Myth #1 – Crime Increases When Rent Control Is Enforced
Some people are under the misguided notion that if rents are controlled and there is no opportunity to raise rental prices, then crime will increase in the neighborhoods where rent control is enforced. However, this isn’t the case as most neighborhoods in rent controlled areas have notably less crime than other areas where these regulations aren’t in place.
Rent control balances out neighborhoods so crime isn’t as prevalent. In addition, landlords of rent-controlled apartments are under no obligation to continue to lease to problem tenants. These people can still be evicted too. If crime supposedly increases when rent control is practiced, then there wouldn’t be a relative lack of crime in such rent-controlled areas as Beverly Hills, Palm Springs or San Francisco.

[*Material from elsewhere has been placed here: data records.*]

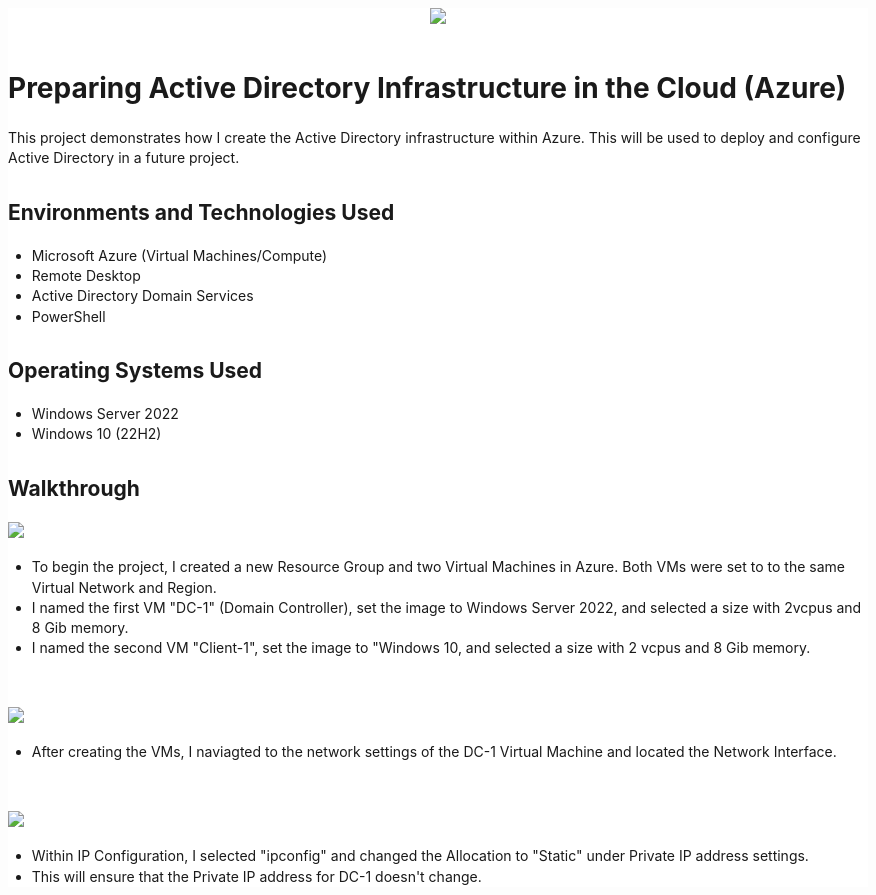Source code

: <p align="center">
  <img src="https://github.com/user-attachments/assets/a60432c2-d616-46bc-a9de-e813a2a88036" width="600" />
</p>

<h1>Preparing Active Directory Infrastructure in the Cloud (Azure)</h1>
This project demonstrates how I create the Active Directory infrastructure within Azure. This will be used to deploy and configure Active Directory in a future project.<br />


<h2>Environments and Technologies Used</h2>

- Microsoft Azure (Virtual Machines/Compute)
- Remote Desktop
- Active Directory Domain Services
- PowerShell

<h2>Operating Systems Used </h2>

- Windows Server 2022
- Windows 10 (22H2)


<h2>Walkthrough</h2>

<p>
<img src="https://github.com/user-attachments/assets/54b7af3c-5924-4911-9a0d-69ef812fe9cd" width=800/>
</p>
<p>

  - To begin the project, I created a new Resource Group and two Virtual Machines in Azure. Both VMs were set to to the same Virtual Network and Region.
  - I named the first VM "DC-1" (Domain Controller), set the image to Windows Server 2022, and selected a size with 2vcpus and 8 Gib memory.
  - I named the second VM "Client-1", set the image to "Windows 10, and selected a size with 2 vcpus and 8 Gib memory.
</p>
<br />

<p>
<img src="https://github.com/user-attachments/assets/5cfc4883-ea5b-4992-8aef-4691a16e3078" width=800/>
</p>
<p>

  - After creating the VMs, I naviagted to the network settings of the DC-1 Virtual Machine and located the Network Interface.

</p>
<br />

<p>
<img src="https://github.com/user-attachments/assets/971f1c68-6b59-40c9-9aa3-cd9f6edff8f4" width=800/>
</p>
<p>

  - Within IP Configuration, I selected "ipconfig" and changed the Allocation to "Static" under Private IP address settings.
  - This will ensure that the Private IP address for DC-1 doesn't change.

Myth #2 – Neighborhoods Often Decline in Rent-Controlled Areas
Another fallacy that can circulate about rent control is that it causes the decline or deterioration of buildings where it’s implemented. However, without rental control regulations, cities, many times, must hire building inspectors to make sure that apartments or leased properties are properly maintained. Research has shown that landlords collecting higher rents can lack the motivation required to make the necessary repairs. Otherwise, if this wasn’t true, there simply wouldn’t be a need to hire building inspectors to make sure buildings meet the proper codes and standards.

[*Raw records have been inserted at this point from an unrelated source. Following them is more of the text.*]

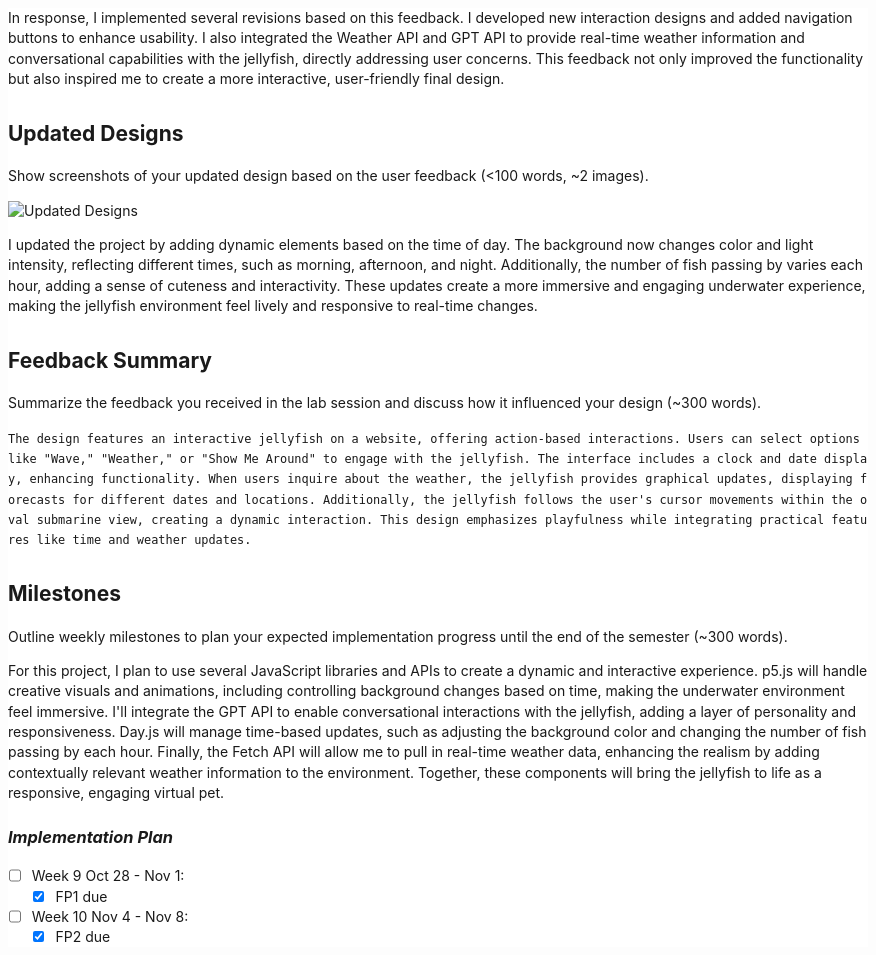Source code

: In response, I implemented several revisions based on this feedback. I developed new interaction designs and added navigation buttons to enhance usability. I also integrated the Weather API and GPT API to provide real-time weather information and conversational capabilities with the jellyfish, directly addressing user concerns. This feedback not only improved the functionality but also inspired me to create a more interactive, user-friendly final design.

## Updated Designs

Show screenshots of your updated design based on the user feedback (\<100 words, \~2 images).

![Updated Designs](images/PUI_HighFi_Prototype_After_Feedback.jpg)

I updated the project by adding dynamic elements based on the time of day. The background now changes color and light intensity, reflecting different times, such as morning, afternoon, and night. Additionally, the number of fish passing by varies each hour, adding a sense of cuteness and interactivity. These updates create a more immersive and engaging underwater experience, making the jellyfish environment feel lively and responsive to real-time changes. 


## Feedback Summary

Summarize the feedback you received in the lab session and discuss how it influenced your design (\~300 words). 

	The design features an interactive jellyfish on a website, offering action-based interactions. Users can select options like "Wave," "Weather," or "Show Me Around" to engage with the jellyfish. The interface includes a clock and date display, enhancing functionality. When users inquire about the weather, the jellyfish provides graphical updates, displaying forecasts for different dates and locations. Additionally, the jellyfish follows the user's cursor movements within the oval submarine view, creating a dynamic interaction. This design emphasizes playfulness while integrating practical features like time and weather updates.

## Milestones

Outline weekly milestones to plan your expected implementation progress until the end of the semester (\~300 words). 

For this project, I plan to use several JavaScript libraries and APIs to create a dynamic and interactive experience. p5.js will handle creative visuals and animations, including controlling background changes based on time, making the underwater environment feel immersive. I'll integrate the GPT API to enable conversational interactions with the jellyfish, adding a layer of personality and responsiveness. Day.js will manage time-based updates, such as adjusting the background color and changing the number of fish passing by each hour. Finally, the Fetch API will allow me to pull in real-time weather data, enhancing the realism by adding contextually relevant weather information to the environment. Together, these components will bring the jellyfish to life as a responsive, engaging virtual pet.

### *Implementation Plan*

- [ ] Week 9 Oct 28 \- Nov 1:
  - [x] FP1 due
  
- [ ] Week 10 Nov 4 \- Nov 8:   
  - [x] FP2 due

Myth #3 – Landlords Do not Reap the Profits from Rent-Controlled Buildings as They Do from other Rentals
Many opponents of rent control are under the impression that owners of rent-controlled buildings are unable to make any kind of profit and therefore must often abandon their properties because they can’t pay the necessary expenses or taxes. However, the law suggests that landlords of rental controlled properties obtain a reasonable profit after costs for their real estate.
As an example, in California, landlords are given a timeline of 25 years to sell their properties or divest of their holdings if they find they can’t afford rent-controlled real estate. Yet, landlords in the state, who own these kinds of properties, have not followed suit. Therefore, they must be retaining some type of value from their properties for them to continue to choose to own and manage them.
Myth #4 – The Cost of Living Is Unmanageable in Rent Controlled Areas
In areas with rent-controlled apartments, tenants learn to be more budget-conscious in response to rising prices and tend to stay. As the median income can’t keep pace with increasing rents, it’s more helpful to live in a property where the rental rate is consistent. Rent control allows renters to save the money to buy a house rather than put any hard-earned savings into rental increases. In addition, tenants living in rent-controlled apartments can more easily patronize area stores as they have the extra money to spend that would have normally gone to housing.
Whatever your reason for liking or disliking rent control, make sure it’s valid. Verify any information first before you jump to conclusions.